Some companies can face total ‘creative destruction’ by AI
The Straits Times
Explore how AI could lead to 'creative destruction' for some companies, disrupting industries and impacting jobs. Read more at straitstimes.com.
A new worry is rippling across the stock market lately: entire businesses, not just their employees, may be thrown out of work. While most economists say fears of an AI job apocalypse are overblown, seismic shifts have happened in the past after big tech breakthroughs.
The IT revolution of the 1990s led to a surge in productivity that sped up the US economy for several years. It also rendered companies or even industries largely redundant – from travel agents and stockbrokers to classified advertising and newspapers, or video rental stores.
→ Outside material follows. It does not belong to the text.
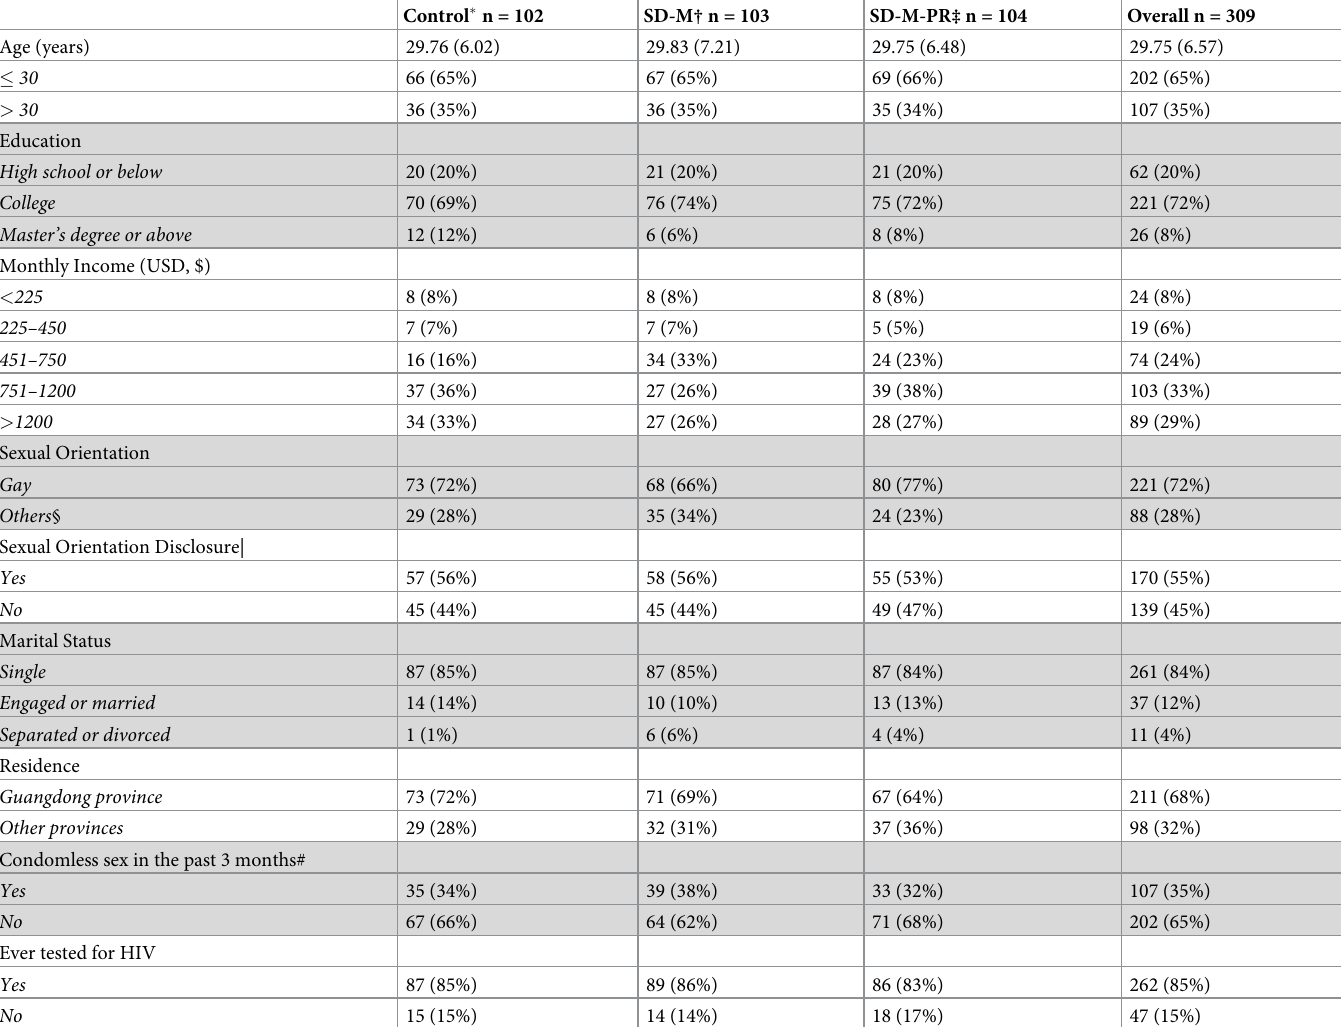
Table 1. Baseline characteristics of the index participants in Zhuhai, China, 2019 to 2020 ( N =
Economists expect artificial intelligence will deliver higher productivity, which is key to raising growth rates in the long run. But investors are growing nervous about what damage might be done on the way, in capital markets as well as labour markets – especially because AI threatens disruptions on a broader scale than the internet boom.
“Is this time bigger? Yes,” says Professor Anton Korinek, an AI expert at the University of Virginia – perhaps by a factor of 10. “The key difference from the 1990s is that the internet only disrupted information distribution,” he says. “AI disrupts cognitive production at large. That’s a much bigger economic surface area.”
Productivity is essentially a measure of how much output workers can deliver with the available tools, so it tends to surge upwards when someone invents important new ones like the internet or AI.
After big swings in the pandemic period, productivity has grown at an average pace of 2.8 per cent since the start of 2023. That’s more than double the average for the decade through 2019.